In our subgroup analysis of respondents across continents, two items displayed moderate to large effect sizes. First, participants from South America were less likely to agree that the use of medical AI will increase ethical and legal conflicts compared to participants from Northern/Western Europe and Australia. Yet, students' median responses in these regions were identical. Thus, the level of effect size primarily reflects outliers rather than a uniform regional disparity in opinion. Second, Asian students reported being better prepared to work with AI in their future careers. Although these differences in perceived preparedness could be driven by different national AI policies and educational strategies as well as macroeconomic factors, our study design and varying sample sizes across regions complicate a causal analysis [38, 39].

Finally, the strong preference for explainable AI systems over highly accurate but opaque ones underscores the growing emphasis on ‘Explainable AI’ in medicine, underlining the importance of transparency in fostering trust and acceptance among future healthcare professionals [52,53,54, 55].

This study has limitations.
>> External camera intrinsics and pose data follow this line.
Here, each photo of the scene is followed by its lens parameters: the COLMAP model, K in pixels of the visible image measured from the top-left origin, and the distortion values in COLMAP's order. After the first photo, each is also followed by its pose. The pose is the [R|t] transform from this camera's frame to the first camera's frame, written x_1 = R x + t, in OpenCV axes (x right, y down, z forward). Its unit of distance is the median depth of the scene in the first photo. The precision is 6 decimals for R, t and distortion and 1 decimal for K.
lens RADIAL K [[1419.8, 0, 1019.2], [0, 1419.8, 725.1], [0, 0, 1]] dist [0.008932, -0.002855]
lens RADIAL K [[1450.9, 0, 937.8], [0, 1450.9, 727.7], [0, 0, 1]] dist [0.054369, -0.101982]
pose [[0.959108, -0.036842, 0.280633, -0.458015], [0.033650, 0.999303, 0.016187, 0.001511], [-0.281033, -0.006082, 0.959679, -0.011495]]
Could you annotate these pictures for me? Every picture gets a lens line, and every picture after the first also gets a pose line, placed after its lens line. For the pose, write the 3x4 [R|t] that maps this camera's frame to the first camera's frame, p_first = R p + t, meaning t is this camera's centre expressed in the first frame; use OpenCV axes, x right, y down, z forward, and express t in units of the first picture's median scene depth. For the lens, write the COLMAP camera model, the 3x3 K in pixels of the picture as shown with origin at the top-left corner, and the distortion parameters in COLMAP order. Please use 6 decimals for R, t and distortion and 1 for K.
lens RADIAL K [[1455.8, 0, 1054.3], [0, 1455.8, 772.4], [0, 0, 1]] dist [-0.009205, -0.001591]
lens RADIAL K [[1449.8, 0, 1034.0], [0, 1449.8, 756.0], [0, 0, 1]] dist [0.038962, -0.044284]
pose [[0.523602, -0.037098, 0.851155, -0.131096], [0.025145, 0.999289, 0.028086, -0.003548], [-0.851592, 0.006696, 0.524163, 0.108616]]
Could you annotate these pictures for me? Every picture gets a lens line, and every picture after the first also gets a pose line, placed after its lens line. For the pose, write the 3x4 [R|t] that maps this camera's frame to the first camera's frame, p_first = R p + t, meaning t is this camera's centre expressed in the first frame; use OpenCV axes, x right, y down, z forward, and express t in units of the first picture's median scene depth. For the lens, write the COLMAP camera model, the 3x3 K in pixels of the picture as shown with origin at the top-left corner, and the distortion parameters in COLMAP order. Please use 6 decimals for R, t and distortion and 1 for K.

First, the uneven regional distribution of participants potentially biased results in favor of overrepresented regions. In addition, the online design and language availability in either English or Spanish, as well as the non-probability convenience sampling method, may have introduced selection bias by excluding students without internet access, students who were not proficient in either language, or students who did not wish to participate. Another potential source of selection bias could be that respondents with a specific interest in or experience with AI were more likely to participate in the survey. Furthermore, the calculated response rate appeared to be rather low due to the lack of data on the number of students enrolled in each medical discipline for most participating institutions. Consequently, we derived the response rate using the total student enrollment numbers, which significantly underestimated the true rate of participation among medical students as it assumes that all students within each faculty received an invitation to participate. Moreover, the presence of 20 institutions with fewer than 50 student respondents has skewed the response rate further downward.

Conclusions

In conclusion, our study -the currently largest survey of medical students’ perceptions towards AI in healthcare education and practice- reveals a broadly optimistic view of AI’s role in healthcare. It draws on insights from students with diverse geographical, sociodemographic, and cultural backgrounds, underlining the critical need for AI education in medical curricula around the world and identifying a universal challenge and opportunity: to adeptly prepare healthcare students for a future that integrates AI into healthcare practice.